It was six in the morning on September 24, 2007. I was awaken by my sister’s crying baby. I fixed him a bottle and tried to fall asleep. As I laid there, I felt liquid gushing between my legs. Is it blood?, I thought. I felt it and looked at my hands, it was clear. I woke my mom and told her what was happening. As we rushed to the hospital, she kept repeating, “You better pray that your baby doesn’t die.” And I thought back to March of that year.
I had gotten pregnant a month before my boyfriend left American Samoa. When I told him, he said, “Carol, you better not do anything stupid to that baby. If you can’t take care of it, my mom can”. Easy for you to say, I thought, you’re leaving.

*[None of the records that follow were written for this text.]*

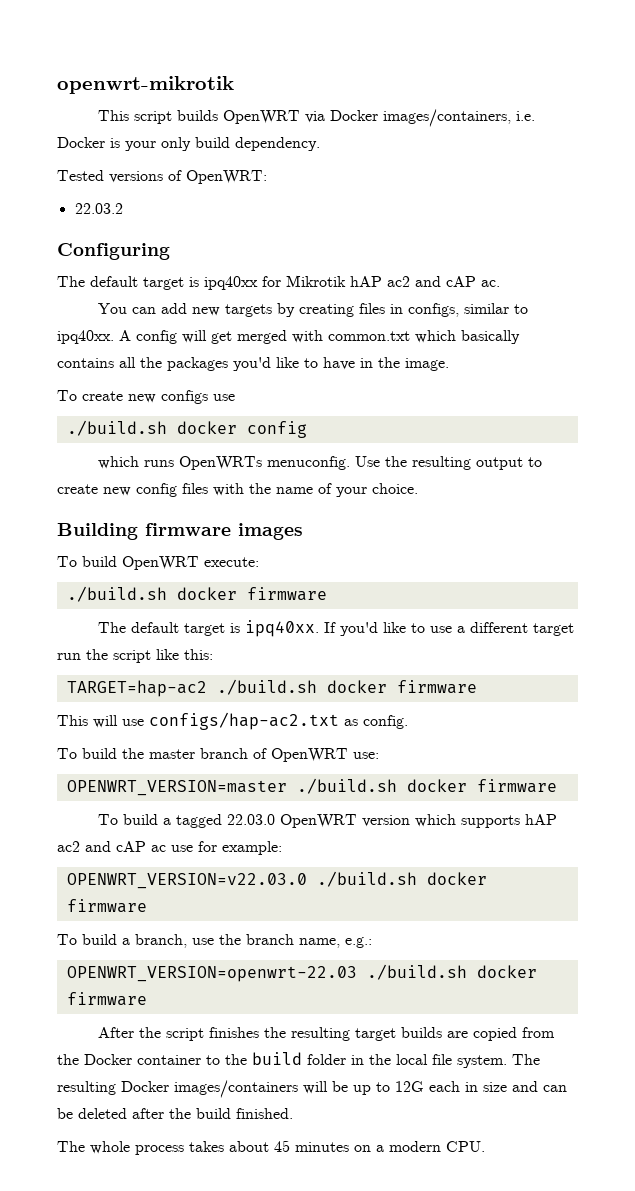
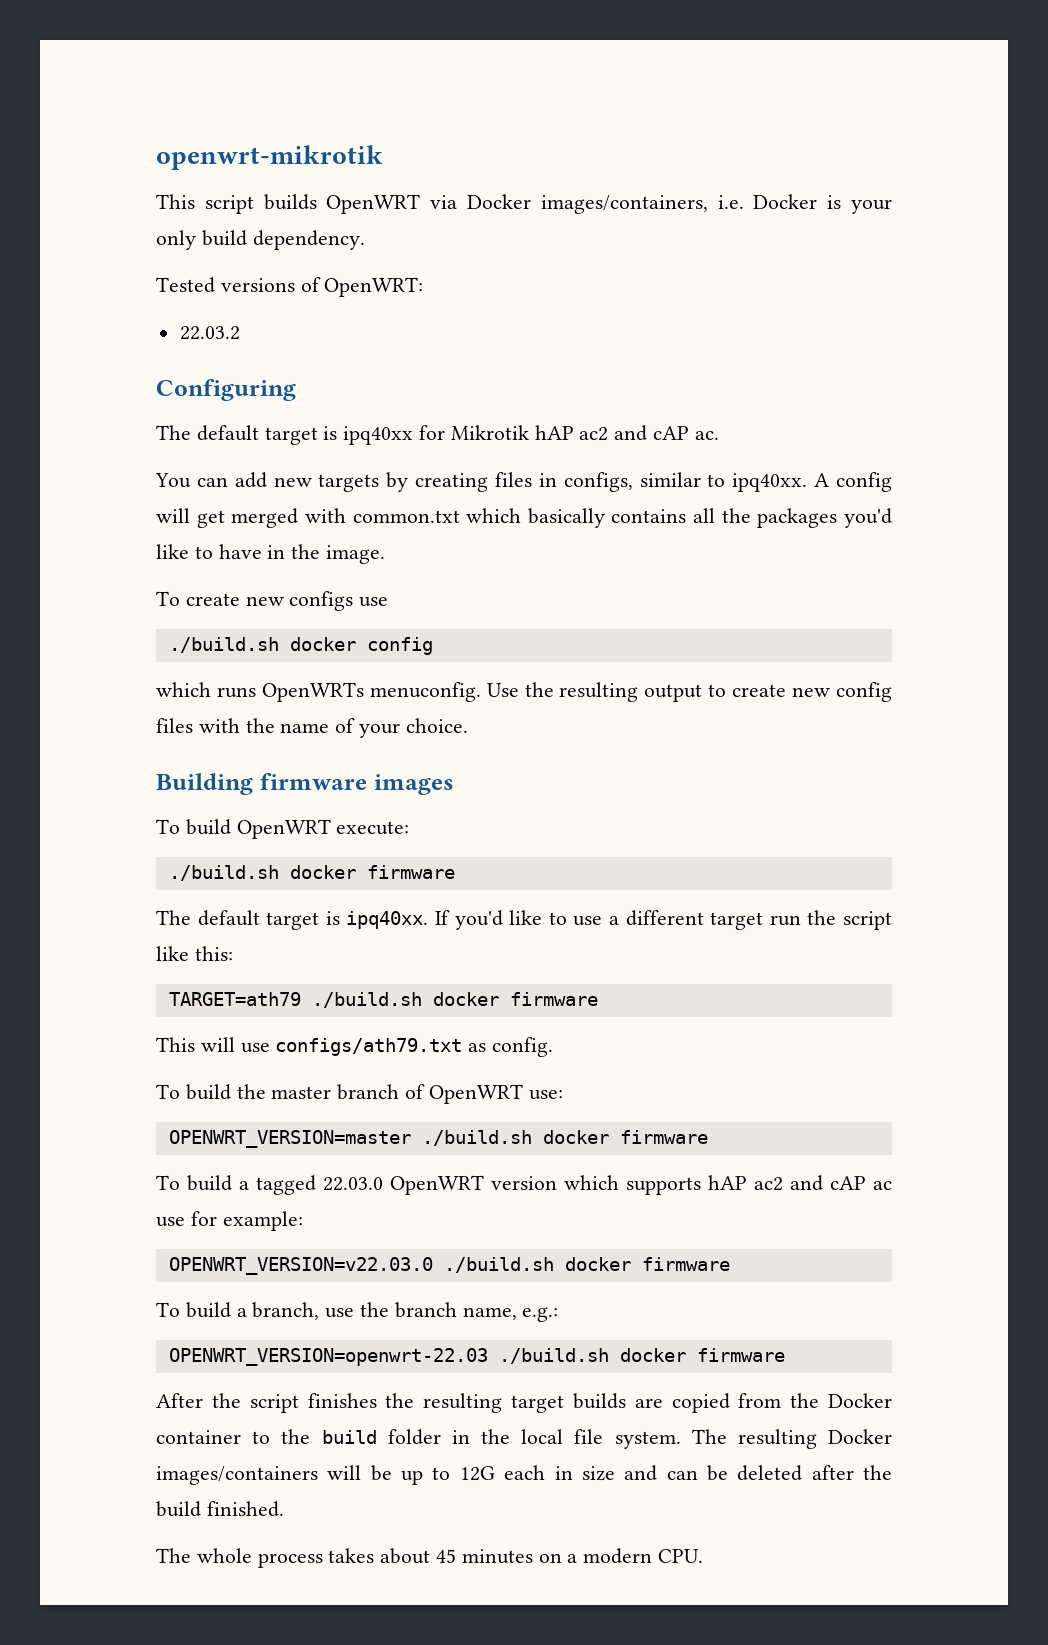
[66,680,207,697] TARGET=hap-ac2 -> [168,992,301,1006] TARGET=ath79
[149,712,339,730] configs/hap-ac2.txt -> [275,1038,463,1056] configs/ath79.txt

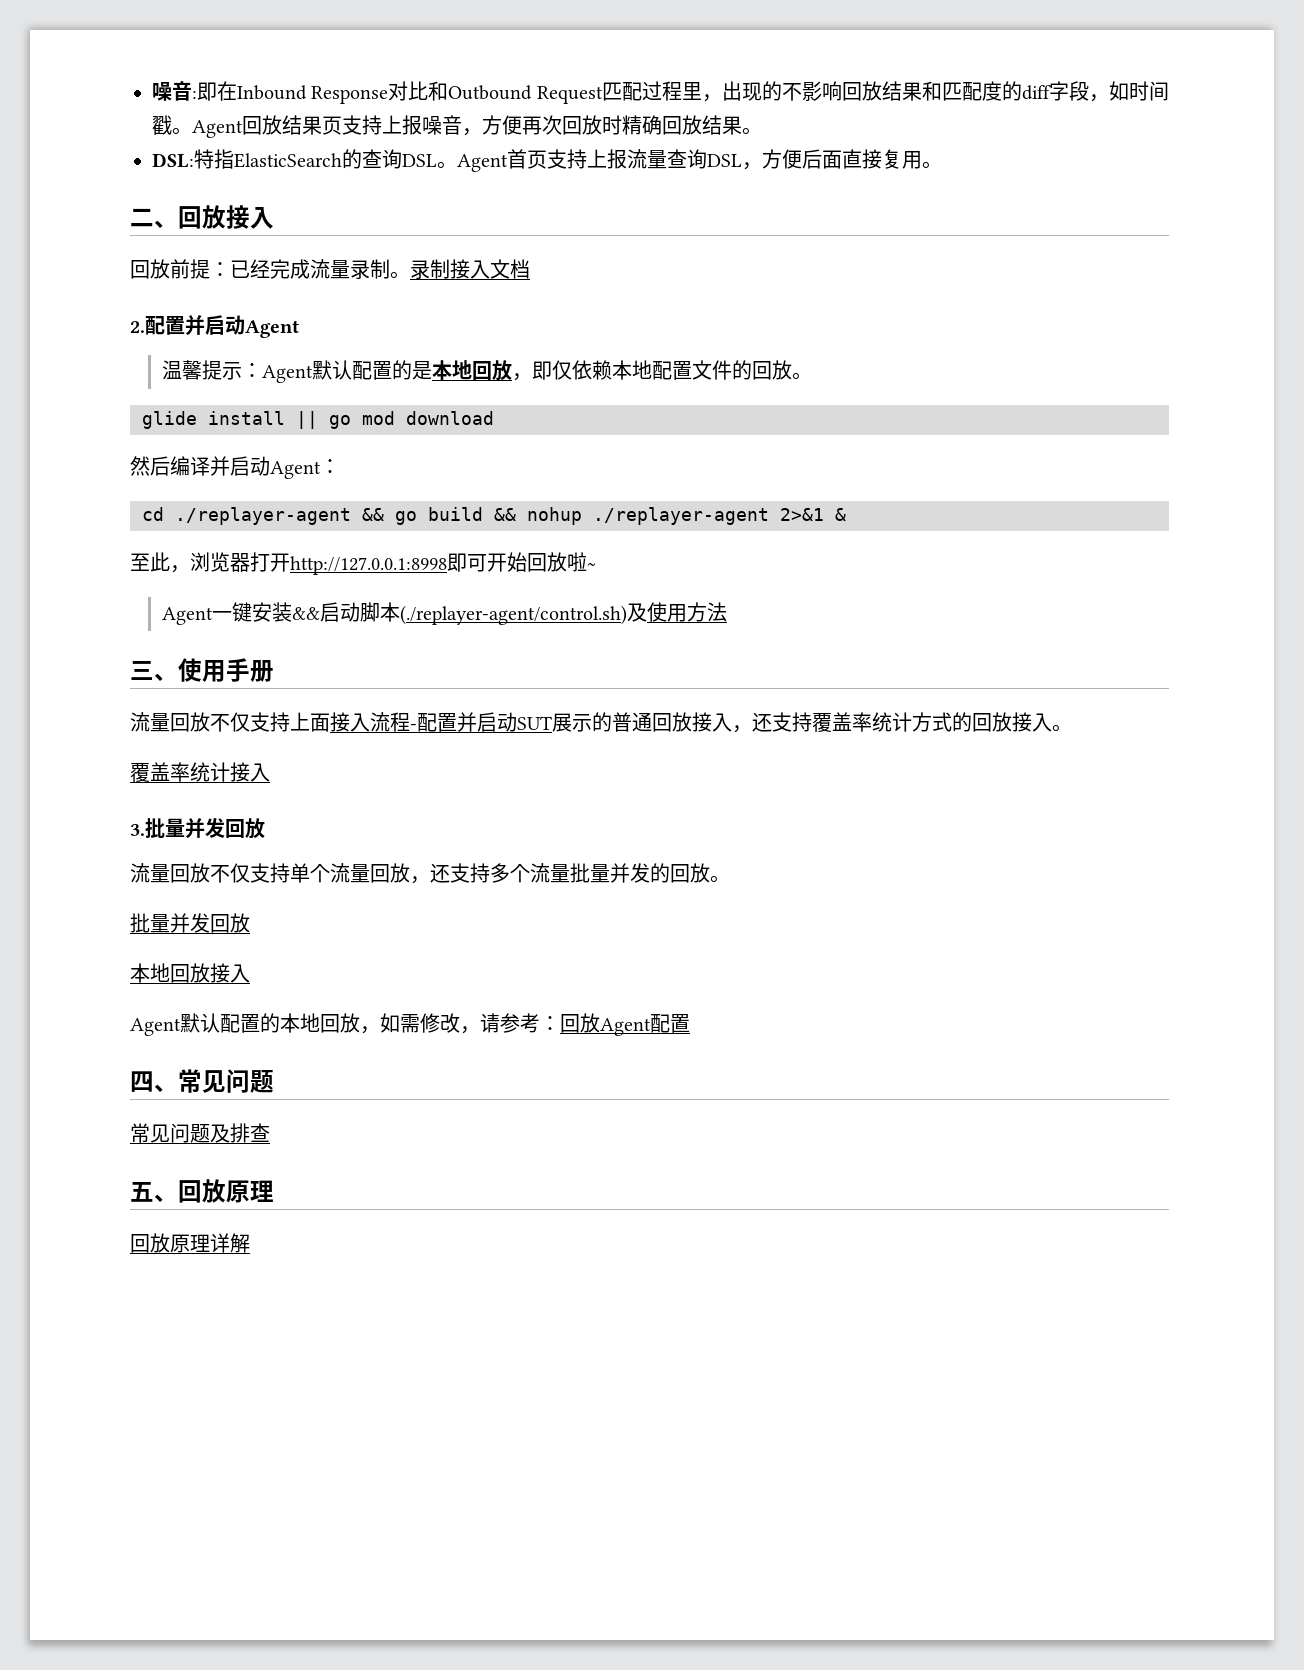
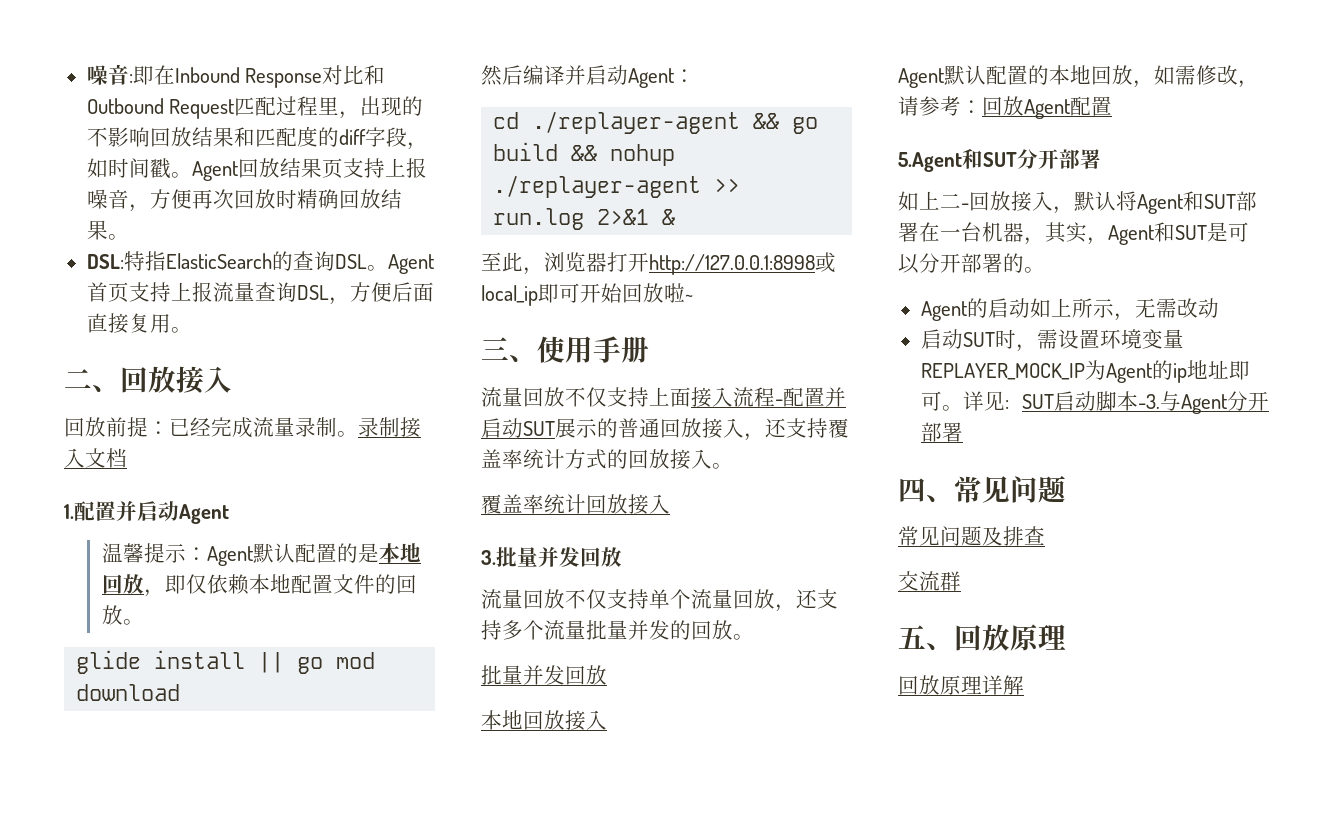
[130,321,145,333] 2. -> [64,504,74,519] 1.
(769, 516) none -> [714,178,741,193] [493,208,585,230] >> run.log
(447, 565) none -> [814,252,836,273] [481,285,538,306] 或local_ip
[161,602,727,625] // Agent一键安装&&启动脚本(./replayer-agent/control.sh)及使用方法 -> (693, 297) none
(230, 772) none -> [586,494,628,514] 回放
(690, 1023) none -> [898,149,1101,172] [898,191,1257,214] [898,222,1249,245] [898,253,1045,274] [920,298,1219,321] [920,329,1184,352] [920,360,1250,383] [920,391,1269,414] [920,422,963,442] // 5.Agent和SUT分开部署 // 如上二-回放接入，默认将Agent和SUT部署在一台机器，其实，Agent和SUT是可以分开部署的。 // Agent的启动如上所示，无需改动 // 启动SUT时，需设置环境变量REPLAYER_MOCK_IP为Agent的ip地址即可。详见: SUT启动脚本-3.与Agent分开部署
(270, 1132) none -> [898,571,961,591] // 交流群

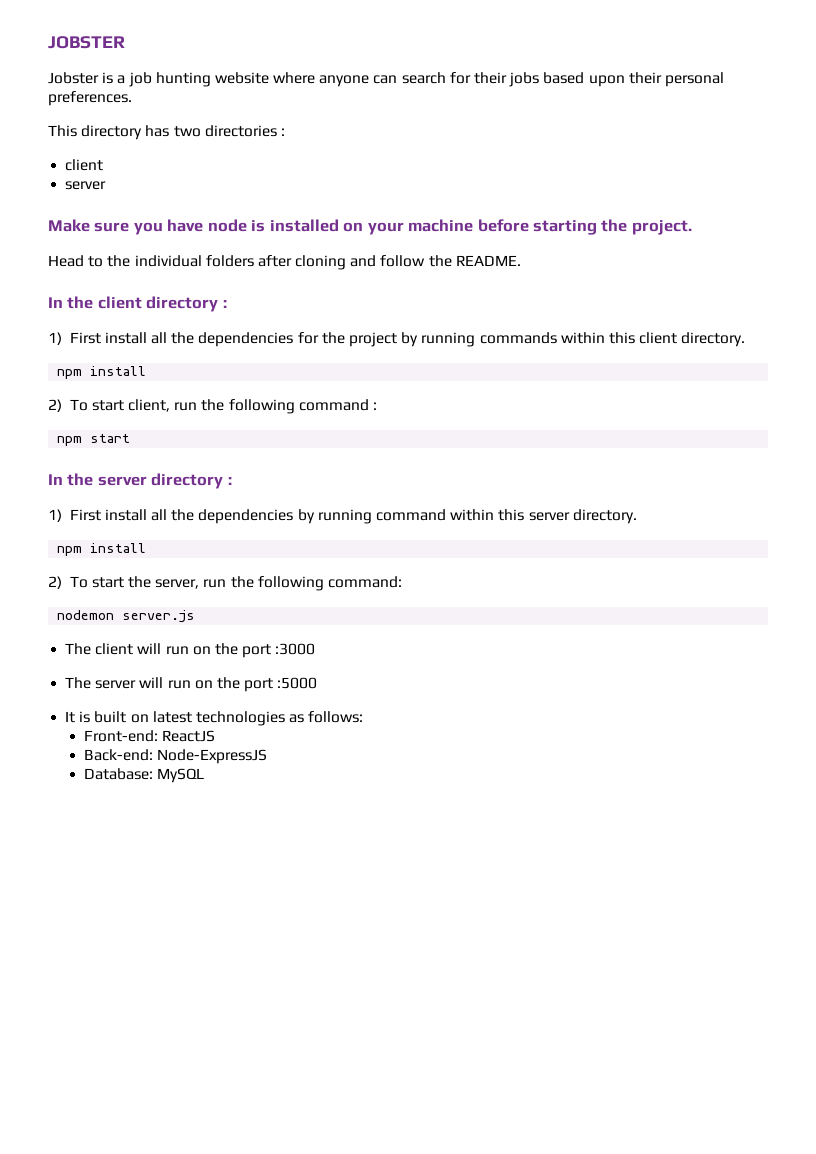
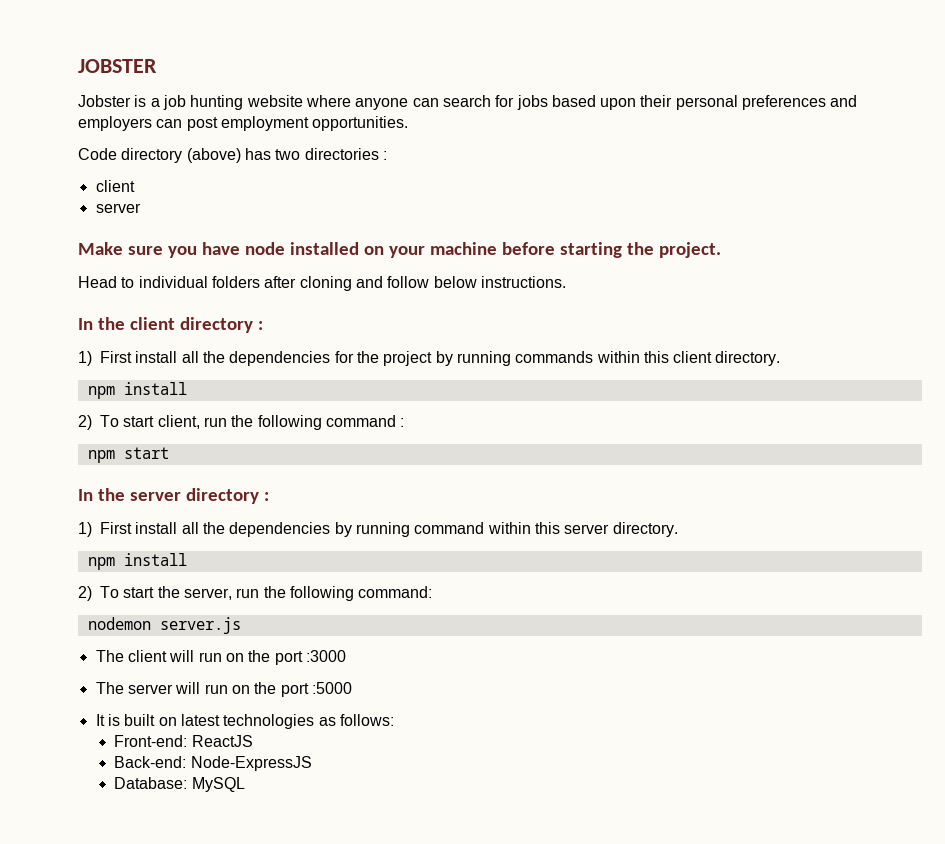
[474,72,508,84] their -> (515, 101) none
[48,91,132,106] [48,125,143,140] preferences. // This directory -> [742,95,858,110] [78,116,409,131] [78,148,241,163] preferences and employers can post employment opportunities. // Code directory (above)
[251,220,266,232] is -> (285, 248) none
[107,255,131,267] the -> (135, 282) none
[428,255,521,267] the README. -> [433,276,566,288] below instructions.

I was a straight-A junior in high school, and also part of the National Honor Society. I had a lot of responsibilities in my church and took part in a lot of community activities. My grandparents always pushed me to do well in school, and I did everything I could to live up to their expectations and to make them proud. I had dreamt of going to college and getting a Doctorate’s degree, majoring in either Civil Engineering or Meteorology.
My grandparents are very strong and dedicated Adventists. They were strict with my siblings and I, and it made it kind of hard for us to talk to them about our problems. I was scared to tell them about my pregnancy, so I hid it. I tried a lot of “home abortion” methods, and none of them worked. I was about six and half months pregnant when I finally broke down and told my grandparents. They were very disappointed, and decided to let me stay with my mom for a while.
I was transferred from hospital to hospital because of the condition I was in. I was going into premature labor and the doctors were afraid that if the baby came too soon, either of us could die. In the hospital, I prayed a lot. I wanted to be a mother to the child that I tried to get rid of. God answered my prayers by letting my baby come two weeks later. Despite the fact that I had no prenatal care or check-ups, she was a very healthy four pound eleven ounce baby.
I believe that God gave me a second chance to be a mother, a second chance to achieve my goals, and a second chance to live. I believe that each and every one of us have a second chance at everything. When you don’t succeed the first time, ask for a second chance. And believe me, it’s worth the pain and trouble you go through.